Çin’de borsalar yıllardır ekonomideki hızlı ve istikrarlı büyümeye paralel bir gelişme göstermiyordu; geçen yaz aniden baş döndürücü bir hızla yükselişe geçti; % 10 olan fiyat-kazanç oranı % 126’lara çıktı. Tam 1 yıl sonra da hızlı bir düşüşe geçince Çin’deki tek parti yönetimi paniğe kapılarak duruma müdahale etti; çöküşün 2. gününde işlemi durdurulan hisse senedi sayısı 940’ı buldu -ki bu rakam borsaya kayıtlı hisselerin üçte biri! Çöküşün 10. gününde borsalardaki kayıp, bir Çinli yetkilinin ifadesine göre 3 trilyon dolar, yani İngiltere’nin 2014 yılı GSYH’sının büyüklüğündeydi...
Devlet bankaları, borsaları yüksek tutmak için finansal sisteme 10 günde 209 milyar dolar destek verdi; aracı kurumlara büyük krediler açılarak alım yapmaları özendirildi. Devlet bankaları sistemde ağırlık taşıdığı için devletin talimatıyla büyük alımlar yapılarak düşüş önlenmeye çalışıldıysa da başarılamadı.
Kastelli dönemi gibi
Gelişmiş ekonomilerde alışılagelen bu tür hisse senedi hareketleri, Çin’de ilk kez yaşanıyor, dolayısıyla bir ölçüde doğal karşılanabilir. Son gelişmeleri dışarıdan gözlemleyen küresel piyasalar, Çin borsalarının ne kadar az gelişmiş olduğunu bu vesileyle öğrenmiş oldu. Hisselerin bu kadar yükselmesi, muhtemelen kendini besleyen tipik bir balondu ve bizdeki Kastelli dönemine benzer şekilde 100 koyan 2 hafta sonra 120 alıyordu; ev kadınları bile kuaförlerinin tavsiyesine uyarak hisse senedi almaya başlamışlardı...
Dışarıdan Çin’i izleyen uzmanlar, “acaba borsadaki çöküş, bir balonun sönmesinden öte Çin ekonomisinin reel yavaşlama sürecine girdiğini mi gösteriyor?” endişesini taşıyorlar.
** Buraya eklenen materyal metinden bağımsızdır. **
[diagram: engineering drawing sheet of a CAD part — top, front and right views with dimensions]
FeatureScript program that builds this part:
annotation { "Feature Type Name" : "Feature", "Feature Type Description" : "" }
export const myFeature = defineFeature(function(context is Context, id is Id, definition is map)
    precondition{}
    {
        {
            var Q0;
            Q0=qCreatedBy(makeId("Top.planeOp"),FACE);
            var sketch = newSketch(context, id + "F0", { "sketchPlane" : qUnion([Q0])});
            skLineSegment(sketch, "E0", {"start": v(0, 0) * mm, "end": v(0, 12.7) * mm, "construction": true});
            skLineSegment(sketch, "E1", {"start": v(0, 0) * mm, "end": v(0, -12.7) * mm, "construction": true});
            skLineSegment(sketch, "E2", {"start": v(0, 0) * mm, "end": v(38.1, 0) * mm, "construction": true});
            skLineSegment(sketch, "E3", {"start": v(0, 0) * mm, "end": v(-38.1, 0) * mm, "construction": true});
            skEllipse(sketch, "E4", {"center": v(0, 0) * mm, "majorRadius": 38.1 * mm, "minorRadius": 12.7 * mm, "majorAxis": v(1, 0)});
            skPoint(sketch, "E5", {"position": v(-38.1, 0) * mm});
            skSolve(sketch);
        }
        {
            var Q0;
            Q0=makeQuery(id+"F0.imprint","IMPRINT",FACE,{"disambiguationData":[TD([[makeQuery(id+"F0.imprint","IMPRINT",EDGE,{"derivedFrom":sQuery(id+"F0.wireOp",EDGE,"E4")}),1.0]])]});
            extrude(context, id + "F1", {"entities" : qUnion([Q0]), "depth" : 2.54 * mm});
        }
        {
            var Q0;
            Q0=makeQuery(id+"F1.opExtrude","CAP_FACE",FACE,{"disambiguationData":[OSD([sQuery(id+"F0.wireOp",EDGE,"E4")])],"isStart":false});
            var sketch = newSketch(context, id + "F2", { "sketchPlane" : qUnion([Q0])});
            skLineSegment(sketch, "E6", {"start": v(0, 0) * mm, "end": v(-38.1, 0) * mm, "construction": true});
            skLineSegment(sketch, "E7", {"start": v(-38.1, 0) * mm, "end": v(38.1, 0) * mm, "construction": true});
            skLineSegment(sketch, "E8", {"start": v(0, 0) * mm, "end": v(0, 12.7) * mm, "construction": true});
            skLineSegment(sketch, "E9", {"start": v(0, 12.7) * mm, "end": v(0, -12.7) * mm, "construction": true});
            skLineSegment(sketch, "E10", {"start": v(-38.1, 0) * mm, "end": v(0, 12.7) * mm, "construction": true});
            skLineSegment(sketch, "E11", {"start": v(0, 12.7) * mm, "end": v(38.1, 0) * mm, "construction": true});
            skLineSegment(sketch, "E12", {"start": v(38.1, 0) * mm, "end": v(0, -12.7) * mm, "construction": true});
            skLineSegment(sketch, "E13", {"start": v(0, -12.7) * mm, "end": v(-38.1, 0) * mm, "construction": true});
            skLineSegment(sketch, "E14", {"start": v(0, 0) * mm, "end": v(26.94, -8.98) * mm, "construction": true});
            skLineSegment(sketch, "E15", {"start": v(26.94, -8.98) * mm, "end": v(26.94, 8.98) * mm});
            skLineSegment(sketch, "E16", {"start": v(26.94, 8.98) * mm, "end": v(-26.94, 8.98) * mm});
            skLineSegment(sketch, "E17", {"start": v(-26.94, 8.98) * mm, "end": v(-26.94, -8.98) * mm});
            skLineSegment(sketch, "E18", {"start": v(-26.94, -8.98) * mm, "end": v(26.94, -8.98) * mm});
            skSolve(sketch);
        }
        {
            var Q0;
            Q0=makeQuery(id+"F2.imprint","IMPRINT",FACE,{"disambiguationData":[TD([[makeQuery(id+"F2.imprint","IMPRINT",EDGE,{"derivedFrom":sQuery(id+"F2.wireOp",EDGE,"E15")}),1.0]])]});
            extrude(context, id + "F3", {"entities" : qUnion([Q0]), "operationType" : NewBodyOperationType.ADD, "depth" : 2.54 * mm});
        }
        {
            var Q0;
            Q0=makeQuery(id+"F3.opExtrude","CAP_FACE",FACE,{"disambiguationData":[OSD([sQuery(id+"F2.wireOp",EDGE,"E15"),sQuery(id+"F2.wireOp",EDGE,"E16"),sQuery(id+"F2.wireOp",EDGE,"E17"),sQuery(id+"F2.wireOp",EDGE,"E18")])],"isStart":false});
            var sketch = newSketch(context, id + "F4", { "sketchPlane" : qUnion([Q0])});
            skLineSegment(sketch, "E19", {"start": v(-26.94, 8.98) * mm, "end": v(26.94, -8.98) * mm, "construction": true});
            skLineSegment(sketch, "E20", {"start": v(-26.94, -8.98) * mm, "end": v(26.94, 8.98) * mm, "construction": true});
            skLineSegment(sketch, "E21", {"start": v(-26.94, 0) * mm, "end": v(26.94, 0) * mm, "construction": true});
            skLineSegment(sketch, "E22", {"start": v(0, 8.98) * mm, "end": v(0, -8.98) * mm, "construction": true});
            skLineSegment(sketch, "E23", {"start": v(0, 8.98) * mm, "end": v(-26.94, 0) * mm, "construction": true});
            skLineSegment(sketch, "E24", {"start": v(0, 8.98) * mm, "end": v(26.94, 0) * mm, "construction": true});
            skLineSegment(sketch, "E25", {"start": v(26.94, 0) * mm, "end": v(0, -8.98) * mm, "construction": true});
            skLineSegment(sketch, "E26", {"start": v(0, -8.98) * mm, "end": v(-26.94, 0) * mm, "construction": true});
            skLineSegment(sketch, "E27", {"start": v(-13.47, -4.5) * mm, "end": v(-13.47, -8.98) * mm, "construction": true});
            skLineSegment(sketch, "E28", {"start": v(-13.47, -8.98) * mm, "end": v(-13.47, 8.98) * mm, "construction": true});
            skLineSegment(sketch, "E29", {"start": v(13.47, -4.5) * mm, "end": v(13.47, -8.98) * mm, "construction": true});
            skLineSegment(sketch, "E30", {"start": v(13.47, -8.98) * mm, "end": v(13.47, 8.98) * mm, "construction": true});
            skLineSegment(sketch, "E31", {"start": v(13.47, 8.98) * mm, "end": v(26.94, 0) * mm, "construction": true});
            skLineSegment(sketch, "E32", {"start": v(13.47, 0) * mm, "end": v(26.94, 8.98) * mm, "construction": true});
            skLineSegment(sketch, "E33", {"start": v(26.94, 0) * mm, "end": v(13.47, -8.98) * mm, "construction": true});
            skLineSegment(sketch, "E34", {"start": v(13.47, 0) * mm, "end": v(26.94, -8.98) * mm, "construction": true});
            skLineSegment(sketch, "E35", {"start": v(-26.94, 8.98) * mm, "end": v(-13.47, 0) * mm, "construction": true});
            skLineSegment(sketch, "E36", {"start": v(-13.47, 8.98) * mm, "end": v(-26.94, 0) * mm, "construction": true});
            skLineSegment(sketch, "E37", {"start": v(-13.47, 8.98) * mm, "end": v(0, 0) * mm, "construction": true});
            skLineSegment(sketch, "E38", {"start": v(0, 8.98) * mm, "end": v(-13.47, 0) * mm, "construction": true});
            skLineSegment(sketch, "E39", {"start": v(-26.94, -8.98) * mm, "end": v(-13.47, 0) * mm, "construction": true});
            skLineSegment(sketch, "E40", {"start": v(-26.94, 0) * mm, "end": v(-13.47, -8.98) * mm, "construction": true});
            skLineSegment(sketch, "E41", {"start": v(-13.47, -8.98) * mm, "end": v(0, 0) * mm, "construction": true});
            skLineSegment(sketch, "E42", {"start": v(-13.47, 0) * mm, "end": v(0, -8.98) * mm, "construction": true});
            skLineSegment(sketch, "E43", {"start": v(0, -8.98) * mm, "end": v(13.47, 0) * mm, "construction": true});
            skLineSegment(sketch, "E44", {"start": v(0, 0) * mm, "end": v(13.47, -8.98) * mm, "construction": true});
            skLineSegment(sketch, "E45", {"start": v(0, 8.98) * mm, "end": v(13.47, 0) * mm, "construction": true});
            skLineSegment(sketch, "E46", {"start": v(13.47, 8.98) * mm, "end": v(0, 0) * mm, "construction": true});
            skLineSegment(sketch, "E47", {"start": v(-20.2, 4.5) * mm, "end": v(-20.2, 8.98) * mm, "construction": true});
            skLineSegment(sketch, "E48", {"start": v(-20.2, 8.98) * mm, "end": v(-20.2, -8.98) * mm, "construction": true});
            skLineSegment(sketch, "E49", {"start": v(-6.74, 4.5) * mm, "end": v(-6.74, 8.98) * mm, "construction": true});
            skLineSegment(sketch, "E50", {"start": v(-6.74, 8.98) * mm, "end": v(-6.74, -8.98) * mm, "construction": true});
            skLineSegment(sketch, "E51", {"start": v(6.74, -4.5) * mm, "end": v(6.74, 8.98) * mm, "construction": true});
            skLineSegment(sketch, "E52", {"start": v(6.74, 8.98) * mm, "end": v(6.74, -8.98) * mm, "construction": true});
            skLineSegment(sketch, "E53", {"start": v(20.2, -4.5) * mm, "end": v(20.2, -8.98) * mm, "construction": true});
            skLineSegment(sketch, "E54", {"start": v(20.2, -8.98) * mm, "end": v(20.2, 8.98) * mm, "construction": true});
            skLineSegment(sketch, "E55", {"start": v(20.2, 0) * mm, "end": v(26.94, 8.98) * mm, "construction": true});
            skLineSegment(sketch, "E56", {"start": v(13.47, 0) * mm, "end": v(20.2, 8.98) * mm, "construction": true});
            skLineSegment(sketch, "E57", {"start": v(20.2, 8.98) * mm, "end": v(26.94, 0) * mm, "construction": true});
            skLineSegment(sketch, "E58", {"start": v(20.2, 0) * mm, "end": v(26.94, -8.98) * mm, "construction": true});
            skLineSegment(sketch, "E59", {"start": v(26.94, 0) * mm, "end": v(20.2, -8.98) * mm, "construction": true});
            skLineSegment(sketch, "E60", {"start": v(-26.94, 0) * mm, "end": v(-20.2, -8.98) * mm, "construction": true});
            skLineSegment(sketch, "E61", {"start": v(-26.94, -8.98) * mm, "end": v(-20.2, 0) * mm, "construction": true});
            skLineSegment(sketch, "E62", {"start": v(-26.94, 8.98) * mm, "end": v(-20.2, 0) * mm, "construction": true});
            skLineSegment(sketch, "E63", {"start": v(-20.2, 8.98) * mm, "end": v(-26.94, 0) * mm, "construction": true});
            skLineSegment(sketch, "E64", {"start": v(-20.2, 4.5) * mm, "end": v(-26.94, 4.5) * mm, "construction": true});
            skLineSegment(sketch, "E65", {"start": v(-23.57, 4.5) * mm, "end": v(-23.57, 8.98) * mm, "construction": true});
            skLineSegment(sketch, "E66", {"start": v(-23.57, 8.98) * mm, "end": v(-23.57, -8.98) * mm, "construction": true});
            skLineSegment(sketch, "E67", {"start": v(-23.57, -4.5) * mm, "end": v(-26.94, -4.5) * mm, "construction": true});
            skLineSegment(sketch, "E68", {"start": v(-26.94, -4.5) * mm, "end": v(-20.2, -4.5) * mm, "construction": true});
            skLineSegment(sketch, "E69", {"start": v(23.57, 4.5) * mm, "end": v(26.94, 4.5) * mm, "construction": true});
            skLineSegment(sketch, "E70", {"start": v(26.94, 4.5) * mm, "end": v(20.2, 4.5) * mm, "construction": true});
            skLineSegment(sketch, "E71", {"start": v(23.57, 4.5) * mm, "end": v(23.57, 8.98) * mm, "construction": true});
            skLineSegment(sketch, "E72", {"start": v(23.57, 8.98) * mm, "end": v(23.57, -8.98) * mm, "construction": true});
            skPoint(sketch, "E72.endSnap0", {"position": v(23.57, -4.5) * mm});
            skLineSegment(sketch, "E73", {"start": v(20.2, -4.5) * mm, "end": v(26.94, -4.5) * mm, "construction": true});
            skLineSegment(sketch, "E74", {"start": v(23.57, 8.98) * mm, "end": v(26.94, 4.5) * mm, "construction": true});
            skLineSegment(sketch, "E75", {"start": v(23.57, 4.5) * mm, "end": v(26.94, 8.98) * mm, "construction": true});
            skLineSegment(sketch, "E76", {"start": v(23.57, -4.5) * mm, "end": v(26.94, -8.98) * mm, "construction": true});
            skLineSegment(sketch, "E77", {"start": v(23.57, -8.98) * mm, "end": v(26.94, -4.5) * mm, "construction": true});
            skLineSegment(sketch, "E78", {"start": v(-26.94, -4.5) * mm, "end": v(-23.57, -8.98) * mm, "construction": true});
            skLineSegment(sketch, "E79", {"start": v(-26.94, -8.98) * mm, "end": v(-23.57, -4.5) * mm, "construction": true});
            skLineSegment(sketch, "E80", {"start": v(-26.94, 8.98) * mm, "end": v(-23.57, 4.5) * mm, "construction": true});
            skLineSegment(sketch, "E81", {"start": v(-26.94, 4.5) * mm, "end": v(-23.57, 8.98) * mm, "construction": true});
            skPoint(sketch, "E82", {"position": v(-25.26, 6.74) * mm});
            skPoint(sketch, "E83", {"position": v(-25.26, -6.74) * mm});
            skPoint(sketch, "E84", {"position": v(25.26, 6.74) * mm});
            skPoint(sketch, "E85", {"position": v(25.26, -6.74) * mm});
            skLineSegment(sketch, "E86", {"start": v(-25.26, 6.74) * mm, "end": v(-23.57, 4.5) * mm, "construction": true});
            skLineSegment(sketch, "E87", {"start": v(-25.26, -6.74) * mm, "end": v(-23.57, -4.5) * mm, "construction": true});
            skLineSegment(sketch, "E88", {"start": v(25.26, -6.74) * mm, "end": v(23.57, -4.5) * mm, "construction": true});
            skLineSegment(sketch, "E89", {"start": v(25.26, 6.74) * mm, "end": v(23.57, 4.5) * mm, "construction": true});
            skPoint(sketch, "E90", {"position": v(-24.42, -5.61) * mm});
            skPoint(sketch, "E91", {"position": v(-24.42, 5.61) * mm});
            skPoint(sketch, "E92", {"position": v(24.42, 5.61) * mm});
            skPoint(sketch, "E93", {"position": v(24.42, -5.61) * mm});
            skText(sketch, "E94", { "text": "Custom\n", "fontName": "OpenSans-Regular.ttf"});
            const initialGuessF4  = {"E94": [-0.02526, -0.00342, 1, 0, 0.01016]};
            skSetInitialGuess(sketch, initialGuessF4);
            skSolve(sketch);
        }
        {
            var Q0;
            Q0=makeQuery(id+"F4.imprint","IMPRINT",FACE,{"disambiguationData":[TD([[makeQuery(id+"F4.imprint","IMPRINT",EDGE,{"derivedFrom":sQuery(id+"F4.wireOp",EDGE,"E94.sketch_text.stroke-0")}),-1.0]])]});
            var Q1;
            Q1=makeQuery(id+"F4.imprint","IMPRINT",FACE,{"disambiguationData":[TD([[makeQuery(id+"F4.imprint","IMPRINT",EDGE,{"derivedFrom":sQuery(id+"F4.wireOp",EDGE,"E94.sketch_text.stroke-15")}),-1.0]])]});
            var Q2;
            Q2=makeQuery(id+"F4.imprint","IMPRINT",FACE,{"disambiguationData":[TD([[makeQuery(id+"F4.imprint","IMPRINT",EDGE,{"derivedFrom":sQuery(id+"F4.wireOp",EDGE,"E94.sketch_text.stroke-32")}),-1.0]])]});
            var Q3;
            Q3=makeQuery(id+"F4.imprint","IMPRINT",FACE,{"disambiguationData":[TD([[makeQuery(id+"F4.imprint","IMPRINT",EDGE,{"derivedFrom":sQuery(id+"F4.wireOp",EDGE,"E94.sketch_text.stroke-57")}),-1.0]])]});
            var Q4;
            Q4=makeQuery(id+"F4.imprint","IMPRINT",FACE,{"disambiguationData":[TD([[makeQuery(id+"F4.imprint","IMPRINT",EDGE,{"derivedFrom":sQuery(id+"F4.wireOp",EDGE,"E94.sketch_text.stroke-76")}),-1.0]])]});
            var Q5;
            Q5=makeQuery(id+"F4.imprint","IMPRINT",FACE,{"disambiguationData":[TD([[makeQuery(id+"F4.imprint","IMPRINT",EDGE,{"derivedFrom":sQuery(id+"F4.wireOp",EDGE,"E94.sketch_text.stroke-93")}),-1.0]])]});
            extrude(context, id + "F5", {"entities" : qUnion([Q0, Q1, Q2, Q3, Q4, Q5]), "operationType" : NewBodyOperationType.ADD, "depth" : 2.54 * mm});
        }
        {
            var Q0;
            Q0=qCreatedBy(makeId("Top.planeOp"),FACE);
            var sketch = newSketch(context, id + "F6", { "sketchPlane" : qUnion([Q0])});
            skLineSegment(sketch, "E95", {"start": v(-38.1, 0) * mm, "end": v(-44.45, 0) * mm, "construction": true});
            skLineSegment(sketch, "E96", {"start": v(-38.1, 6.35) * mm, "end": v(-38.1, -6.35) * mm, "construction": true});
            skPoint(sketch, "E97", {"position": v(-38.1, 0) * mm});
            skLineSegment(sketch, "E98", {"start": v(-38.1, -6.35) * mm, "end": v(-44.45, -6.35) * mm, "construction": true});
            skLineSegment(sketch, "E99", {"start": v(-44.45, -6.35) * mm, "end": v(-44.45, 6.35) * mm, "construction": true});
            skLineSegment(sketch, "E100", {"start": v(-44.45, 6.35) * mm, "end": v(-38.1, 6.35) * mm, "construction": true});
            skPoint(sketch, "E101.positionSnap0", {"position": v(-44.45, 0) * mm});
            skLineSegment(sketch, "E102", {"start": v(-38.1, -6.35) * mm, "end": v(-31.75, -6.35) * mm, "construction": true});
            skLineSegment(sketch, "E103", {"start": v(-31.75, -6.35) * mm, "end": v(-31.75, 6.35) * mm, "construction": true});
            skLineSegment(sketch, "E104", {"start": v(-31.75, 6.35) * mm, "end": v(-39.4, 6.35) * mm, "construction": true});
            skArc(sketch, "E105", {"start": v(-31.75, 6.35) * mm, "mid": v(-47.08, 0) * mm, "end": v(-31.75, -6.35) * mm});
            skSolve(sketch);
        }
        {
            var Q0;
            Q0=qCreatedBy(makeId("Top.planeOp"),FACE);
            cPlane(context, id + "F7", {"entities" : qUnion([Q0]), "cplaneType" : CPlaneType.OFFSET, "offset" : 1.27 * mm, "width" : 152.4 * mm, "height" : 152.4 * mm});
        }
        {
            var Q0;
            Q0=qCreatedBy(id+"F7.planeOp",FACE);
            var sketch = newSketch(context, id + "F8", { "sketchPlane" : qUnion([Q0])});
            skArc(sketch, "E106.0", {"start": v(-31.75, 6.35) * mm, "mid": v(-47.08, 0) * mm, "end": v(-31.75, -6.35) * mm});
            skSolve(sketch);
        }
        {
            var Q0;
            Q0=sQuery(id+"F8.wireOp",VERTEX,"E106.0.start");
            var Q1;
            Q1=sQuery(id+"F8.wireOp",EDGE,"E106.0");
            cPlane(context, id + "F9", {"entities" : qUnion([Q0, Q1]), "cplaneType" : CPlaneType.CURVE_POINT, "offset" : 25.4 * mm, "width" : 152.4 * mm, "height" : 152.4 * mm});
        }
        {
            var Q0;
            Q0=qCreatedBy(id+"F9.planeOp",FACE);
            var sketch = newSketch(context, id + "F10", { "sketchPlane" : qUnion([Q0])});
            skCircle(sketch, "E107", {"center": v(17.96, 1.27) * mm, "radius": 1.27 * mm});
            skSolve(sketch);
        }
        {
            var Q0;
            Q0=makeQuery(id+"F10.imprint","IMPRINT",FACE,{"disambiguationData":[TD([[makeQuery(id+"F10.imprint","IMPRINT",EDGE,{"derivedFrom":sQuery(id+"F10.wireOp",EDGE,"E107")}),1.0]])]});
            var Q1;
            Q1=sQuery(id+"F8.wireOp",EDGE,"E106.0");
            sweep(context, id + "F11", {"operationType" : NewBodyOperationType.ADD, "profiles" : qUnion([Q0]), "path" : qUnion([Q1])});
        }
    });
Çünkü ekonominin ve şirketlerin performansında, geçen yıl borsalarda bu çapta yükselmeyi haklı gösterecek bir durum yok.
Büyüme şişiriliyor mu?
Büyüme % 7 deniyor, ama kullanılan rakamlar hep devletin rakamları... Buna karşılık elektrik tüketimi gibi başka göstergelere de bakarak Çin ekonomisini inceleyenlere göre “büyüme, keskin bir gerilemeyle belki % 3’e kadar düşmüş olabilir! Ve borsadaki çöküş, acaba hükümetin deklare etmediği daha hızlı bir yavaşlamanın göstergesi mi?”
Elektrik tüketimindeki hızlı düşüşün yanı sıra birçok fabrikada büyük çaplı işten çıkartmalar var. Ancak son birkaç ayda ortaya çıkan en önemli gösterge, dünya hammadde fiyatlarındaki ciddi düşüşler. Yıllardır bunların alıcısı büyük ölçüde Çinliler olduğu için, talep yetersizliğinin asıl nedeni de, Çin ekonomisinin reel rakamların göstermediği boyutta yavaşlaması olabilir.
Özetle dünyanın en büyük 2. ekonomisi -satın alma gücü paritesine göre birinci- olan Çin, son dönemde küresel piyasalarda yürek hoplatıyor.